PHOTO: The Consumer Financial Protection Bureau is considering new federal rules on payday loans, raising the hopes of poverty-fighting and faith-based groups who have been unable to convince state lawmakers to rein in the short-term loan industry. Photo by Greg Stotelmyer.
PHOTO: The Consumer Financial Protection Bureau is considering new federal rules on payday loans, raising the hopes of poverty-fighting and faith-based groups who have been unable to convince state lawmakers to rein in the short-term loan industry. Photo by Greg Stotelmyer.
April 29, 2015

FRANKFORT, Ky. - More than 6,000 borrowers in the state each took out 30 or more loans last year, according to the Kentucky Coalition for Responsible Lending. Critics of the short-term loans, known commonly as payday loans, say they are debt traps.

The critics are banking on proposed federal regulations to help protect families who are in a financial bind. The Consumer Financial Protection Bureau is considering stronger rules on payday, car-title and installment loans.

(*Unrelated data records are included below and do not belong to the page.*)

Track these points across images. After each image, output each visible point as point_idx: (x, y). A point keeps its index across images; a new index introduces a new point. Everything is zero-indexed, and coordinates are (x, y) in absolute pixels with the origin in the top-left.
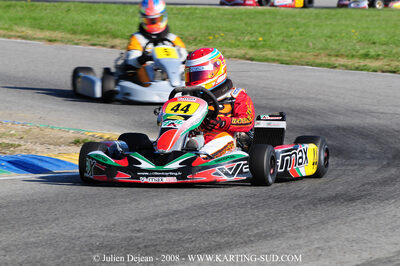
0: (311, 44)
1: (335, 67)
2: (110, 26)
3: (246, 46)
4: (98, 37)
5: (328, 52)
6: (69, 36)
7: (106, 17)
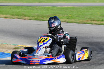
0: (85, 17)
1: (93, 24)
2: (24, 13)
3: (65, 18)
4: (20, 16)
5: (91, 20)
6: (11, 16)
7: (22, 10)
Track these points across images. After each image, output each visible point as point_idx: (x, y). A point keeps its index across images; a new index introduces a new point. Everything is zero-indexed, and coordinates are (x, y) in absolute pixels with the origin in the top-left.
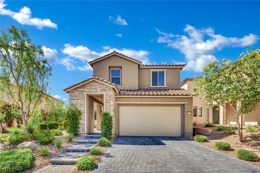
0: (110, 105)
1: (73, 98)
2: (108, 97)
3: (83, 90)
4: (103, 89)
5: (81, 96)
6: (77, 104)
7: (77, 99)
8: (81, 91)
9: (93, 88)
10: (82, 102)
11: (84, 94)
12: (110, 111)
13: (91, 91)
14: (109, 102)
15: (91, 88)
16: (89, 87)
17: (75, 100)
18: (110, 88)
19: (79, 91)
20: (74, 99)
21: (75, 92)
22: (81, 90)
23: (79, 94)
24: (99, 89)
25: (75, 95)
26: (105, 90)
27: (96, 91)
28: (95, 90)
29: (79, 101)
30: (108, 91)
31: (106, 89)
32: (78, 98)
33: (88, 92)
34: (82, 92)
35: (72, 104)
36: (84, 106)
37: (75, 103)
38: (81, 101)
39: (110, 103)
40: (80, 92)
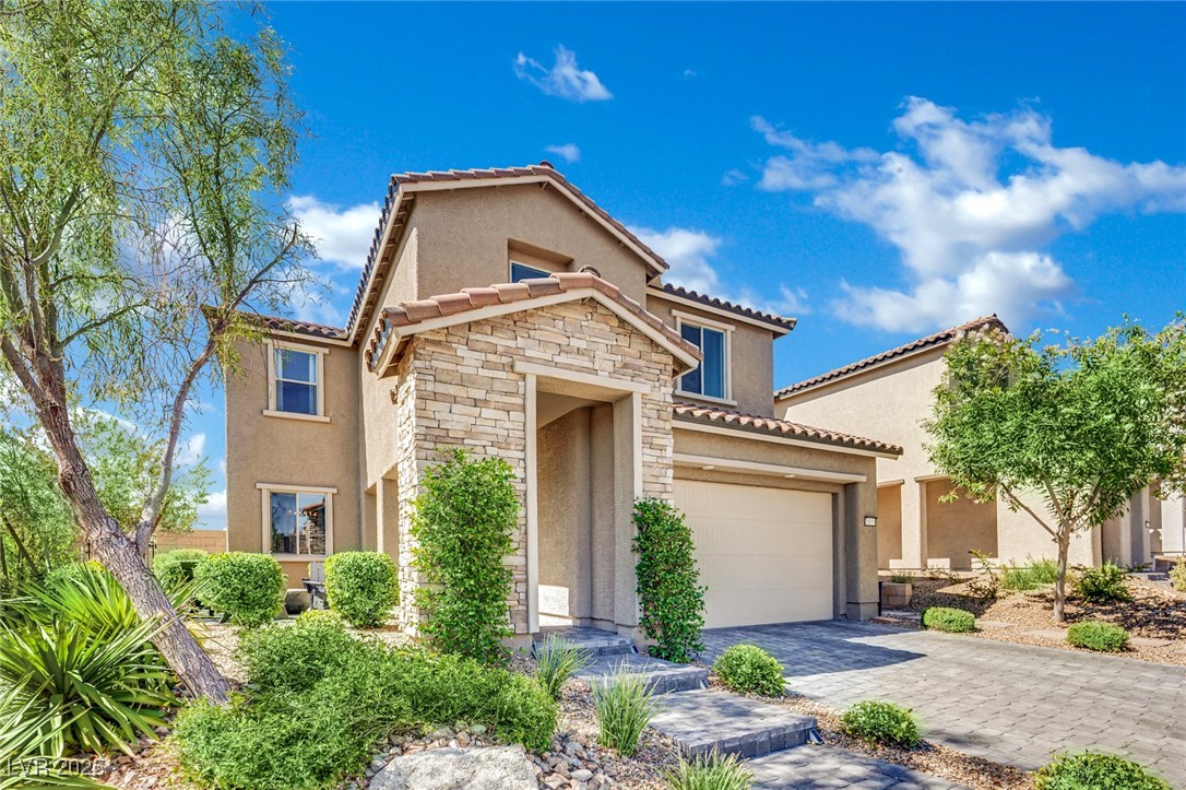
0: (660, 461)
1: (441, 388)
2: (654, 414)
3: (512, 344)
4: (628, 360)
5: (498, 386)
6: (469, 433)
7: (476, 403)
8: (500, 349)
9: (575, 343)
10: (508, 425)
11: (523, 377)
12: (664, 496)
13: (562, 359)
14: (655, 441)
15: (564, 341)
16: (550, 332)
17: (456, 408)
18: (662, 366)
19: (485, 347)
20: (455, 400)
21: (462, 351)
22: (502, 341)
23: (485, 365)
24: (607, 356)
25: (459, 368)
26: (639, 368)
27: (590, 365)
28: (584, 362)
29: (486, 413)
30: (652, 377)
31: (641, 363)
32: (480, 394)
33: (546, 363)
34: (505, 360)
35: (437, 432)
36: (521, 455)
37: (459, 427)
38: (503, 415)
39: (662, 448)
40: (491, 357)
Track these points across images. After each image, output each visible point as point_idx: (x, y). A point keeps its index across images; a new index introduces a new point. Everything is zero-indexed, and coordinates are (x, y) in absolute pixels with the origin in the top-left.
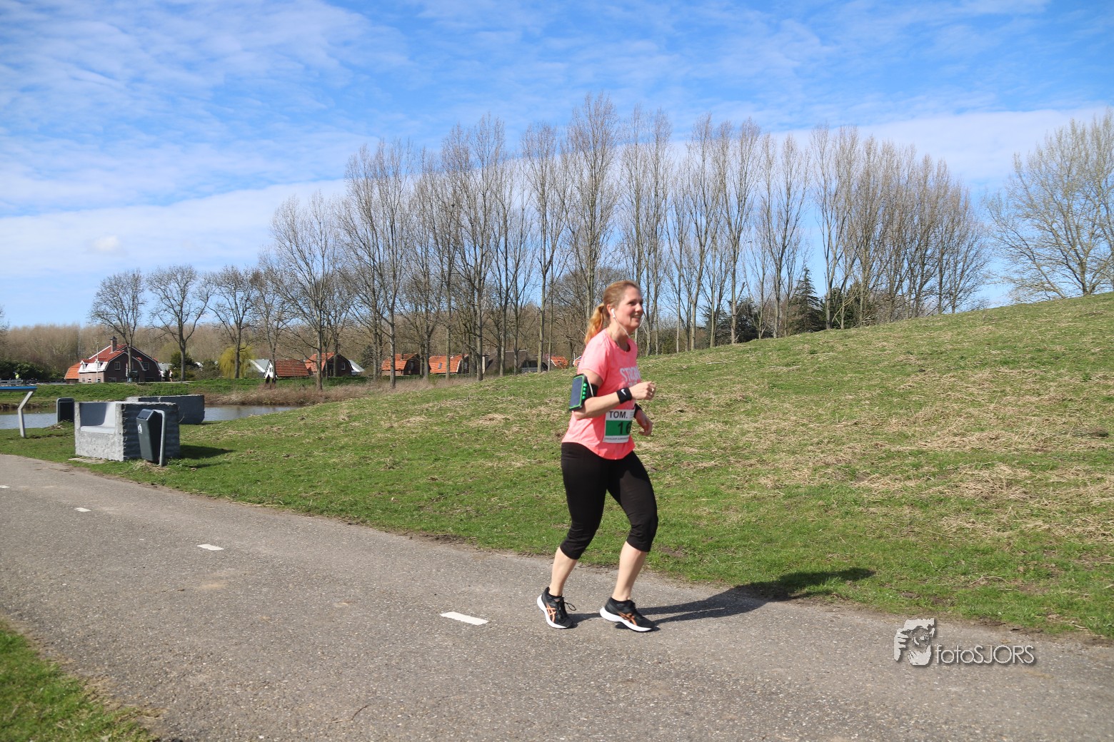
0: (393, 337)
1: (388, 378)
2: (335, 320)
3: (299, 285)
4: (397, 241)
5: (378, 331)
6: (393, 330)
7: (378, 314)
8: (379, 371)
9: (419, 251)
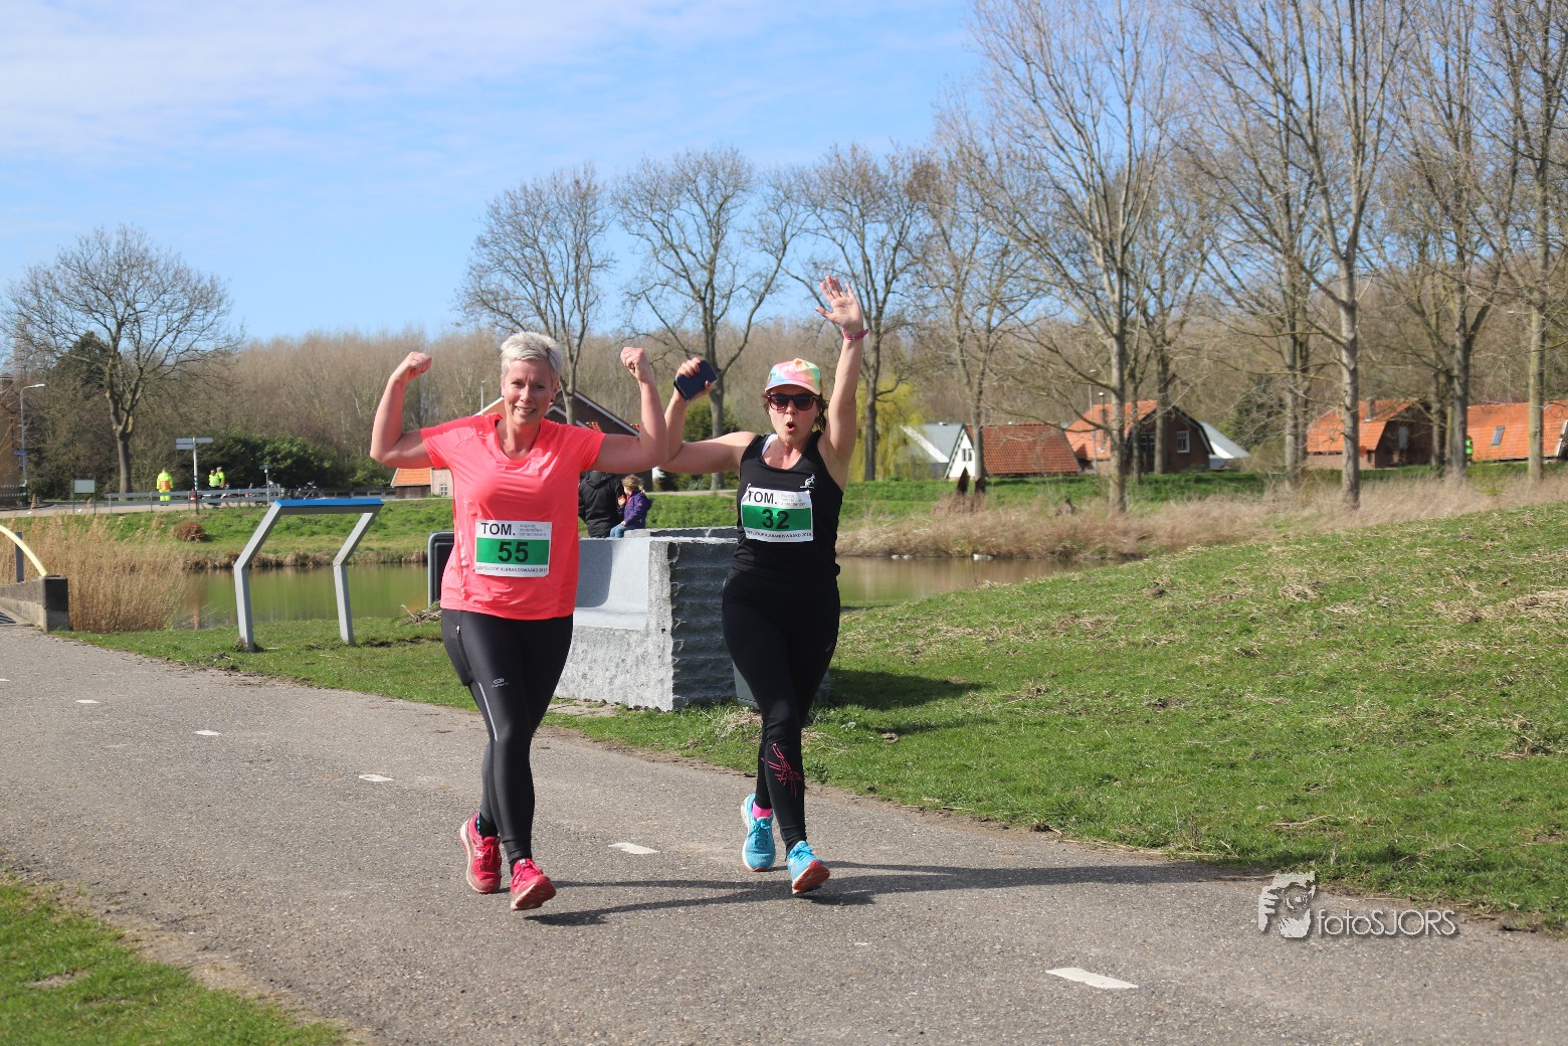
0: (1352, 347)
1: (1334, 476)
2: (1159, 299)
3: (1051, 192)
4: (1369, 35)
5: (1299, 328)
6: (1353, 321)
7: (1302, 272)
8: (1306, 453)
9: (1437, 62)
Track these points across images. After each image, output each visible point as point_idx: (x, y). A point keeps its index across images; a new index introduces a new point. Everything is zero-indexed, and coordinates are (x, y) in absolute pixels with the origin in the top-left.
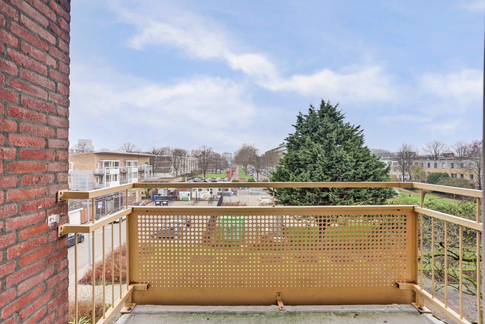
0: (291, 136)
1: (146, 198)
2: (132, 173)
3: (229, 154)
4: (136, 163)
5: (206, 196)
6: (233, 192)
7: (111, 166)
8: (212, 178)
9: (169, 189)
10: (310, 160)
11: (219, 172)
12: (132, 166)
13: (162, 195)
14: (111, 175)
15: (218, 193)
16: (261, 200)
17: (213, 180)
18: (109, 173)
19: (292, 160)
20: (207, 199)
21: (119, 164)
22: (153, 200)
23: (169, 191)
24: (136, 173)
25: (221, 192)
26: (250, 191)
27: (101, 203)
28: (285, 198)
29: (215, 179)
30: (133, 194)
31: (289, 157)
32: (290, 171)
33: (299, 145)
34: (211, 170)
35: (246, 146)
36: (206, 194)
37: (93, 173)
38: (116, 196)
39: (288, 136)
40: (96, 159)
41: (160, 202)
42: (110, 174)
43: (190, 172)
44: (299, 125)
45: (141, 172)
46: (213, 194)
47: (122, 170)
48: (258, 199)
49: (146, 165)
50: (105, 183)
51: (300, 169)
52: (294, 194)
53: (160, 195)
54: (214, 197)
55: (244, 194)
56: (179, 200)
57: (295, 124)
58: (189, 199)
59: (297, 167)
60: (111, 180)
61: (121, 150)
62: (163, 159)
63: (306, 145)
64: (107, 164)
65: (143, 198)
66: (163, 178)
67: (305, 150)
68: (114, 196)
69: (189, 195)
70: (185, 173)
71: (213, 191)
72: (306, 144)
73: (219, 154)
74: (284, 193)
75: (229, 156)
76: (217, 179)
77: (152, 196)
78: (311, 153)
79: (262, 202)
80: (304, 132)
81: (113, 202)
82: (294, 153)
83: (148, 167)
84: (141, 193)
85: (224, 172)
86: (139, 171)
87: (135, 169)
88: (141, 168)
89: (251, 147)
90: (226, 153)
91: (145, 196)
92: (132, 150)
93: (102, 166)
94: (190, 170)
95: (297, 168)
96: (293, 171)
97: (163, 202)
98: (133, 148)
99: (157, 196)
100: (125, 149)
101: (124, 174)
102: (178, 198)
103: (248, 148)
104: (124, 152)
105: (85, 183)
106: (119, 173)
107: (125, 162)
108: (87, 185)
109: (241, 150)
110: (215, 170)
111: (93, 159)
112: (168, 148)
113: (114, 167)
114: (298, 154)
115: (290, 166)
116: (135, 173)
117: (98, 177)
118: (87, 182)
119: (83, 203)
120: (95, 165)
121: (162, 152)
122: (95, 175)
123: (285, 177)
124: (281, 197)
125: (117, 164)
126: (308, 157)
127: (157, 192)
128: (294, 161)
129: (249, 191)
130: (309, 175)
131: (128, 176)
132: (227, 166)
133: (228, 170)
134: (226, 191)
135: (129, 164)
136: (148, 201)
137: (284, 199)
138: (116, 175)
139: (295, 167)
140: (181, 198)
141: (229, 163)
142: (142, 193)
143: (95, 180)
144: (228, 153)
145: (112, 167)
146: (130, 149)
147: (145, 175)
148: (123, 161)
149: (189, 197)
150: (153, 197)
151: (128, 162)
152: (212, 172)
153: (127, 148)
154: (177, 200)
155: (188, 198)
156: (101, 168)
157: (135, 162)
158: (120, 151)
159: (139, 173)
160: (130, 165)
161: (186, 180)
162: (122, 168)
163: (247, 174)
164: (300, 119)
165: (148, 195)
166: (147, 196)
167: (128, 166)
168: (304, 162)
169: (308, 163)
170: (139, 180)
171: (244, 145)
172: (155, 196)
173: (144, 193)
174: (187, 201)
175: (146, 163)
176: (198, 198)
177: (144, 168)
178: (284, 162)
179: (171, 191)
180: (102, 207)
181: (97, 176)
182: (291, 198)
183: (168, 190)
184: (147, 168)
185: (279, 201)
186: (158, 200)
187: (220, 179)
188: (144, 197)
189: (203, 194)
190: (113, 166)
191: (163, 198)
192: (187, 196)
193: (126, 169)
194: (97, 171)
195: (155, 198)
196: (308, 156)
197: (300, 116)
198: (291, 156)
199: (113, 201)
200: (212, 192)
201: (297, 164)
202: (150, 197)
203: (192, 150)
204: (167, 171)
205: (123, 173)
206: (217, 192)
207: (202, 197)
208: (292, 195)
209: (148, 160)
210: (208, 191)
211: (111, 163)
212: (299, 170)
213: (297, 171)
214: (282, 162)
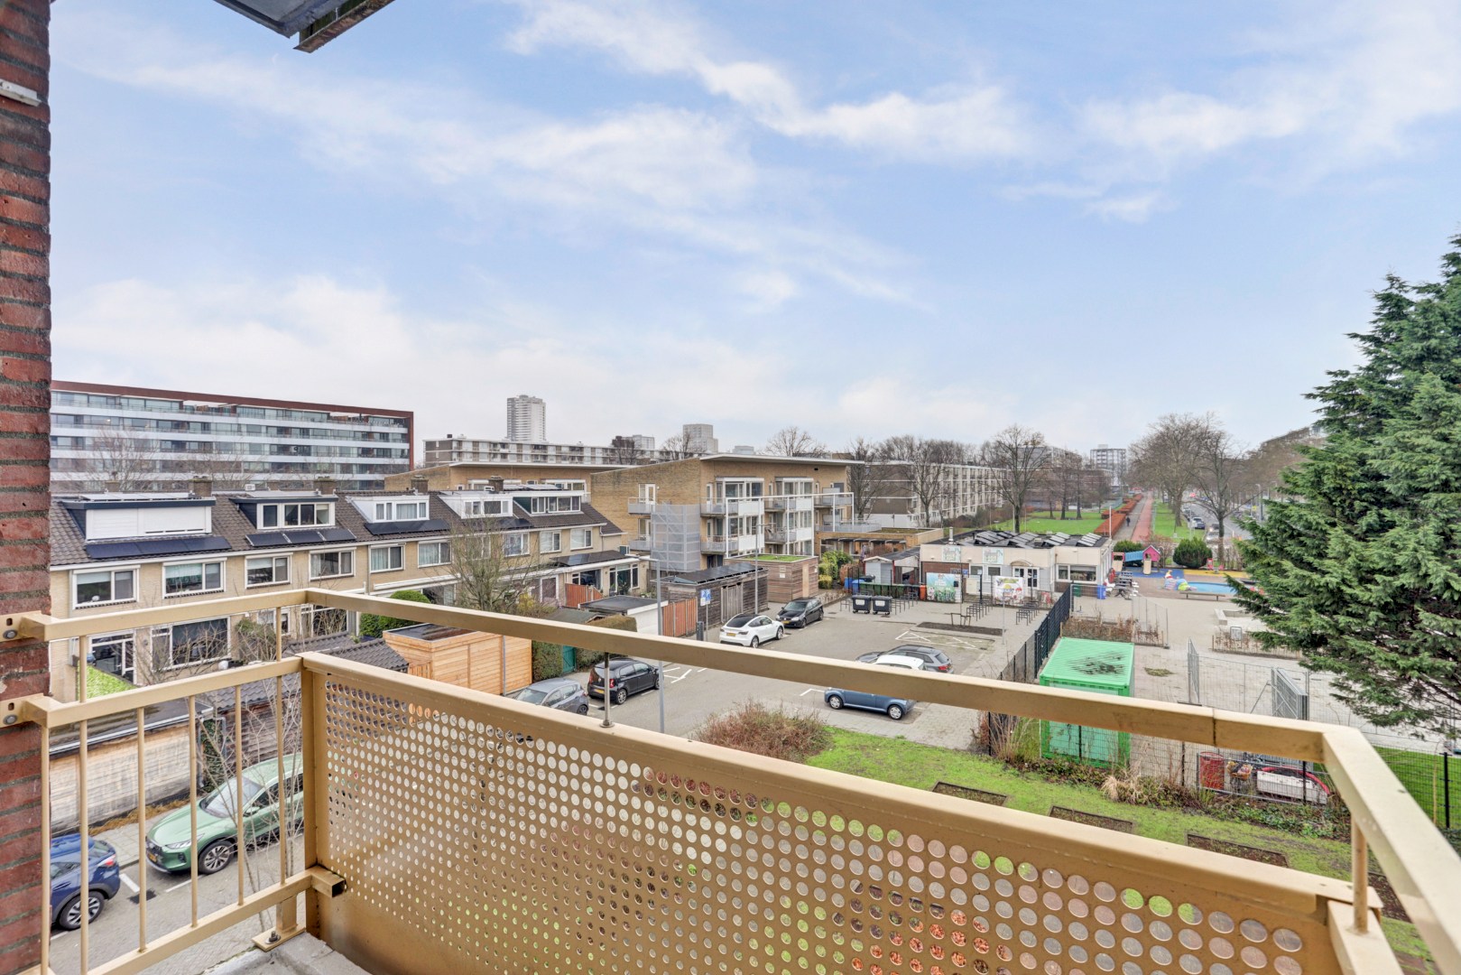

Jason Hall, executive director of the Catholic Conference of Kentucky, said it would be a "big step in the right direction ... because it definitely raises fair-lending practices and makes sure that, if a payday lender is going to loan to a person, that they've made some effort to determine if this is going to be the straw that breaks the camel's back for this individual."

While the federal regulator is contemplating whether to require lenders to make sure borrowers have the means to repay a loan, the new rules would not outlaw high-interest, short-term loans. A coalition of faith-based and poverty-fighting organizations repeatedly has tried to convince the Kentucky General Assembly to cap interest rates on payday loans at 36 percent, but state lawmakers have refused.

As pastor of Great Crossing Baptist Church in Georgetown, the Rev. Rick Hardison said, he regularly meets people who are short on rent, who can't pay their electric bill or whose pantry is empty. He said he has yet to find someone who says the payday loans have helped them.

"Instead, it's people who take these loans out who, they regret it, They wish they hadn't done it," he said. "I found that payday loans are a trap."

However, the Kentucky Deferred Deposit Association, an advocate for the industry, says it's a myth that payday lenders prey on the disadvantaged. The trade group maintains that regulating payday lenders would hurt consumers.

The CFPB also is considering giving lenders the option to establish an outer limit on a consumer's length of indebtedness. While that's not a cap on interest rates, Hall said, "it isn't a bad approach because it does limit that cycle of debt. And, it does create a point, sooner rather than later, where that cycle has to be broken because that's where payday lending really wreaks its most havoc."

Nationwide, the payday loan industry is estimated to be a $46 billion enterprise.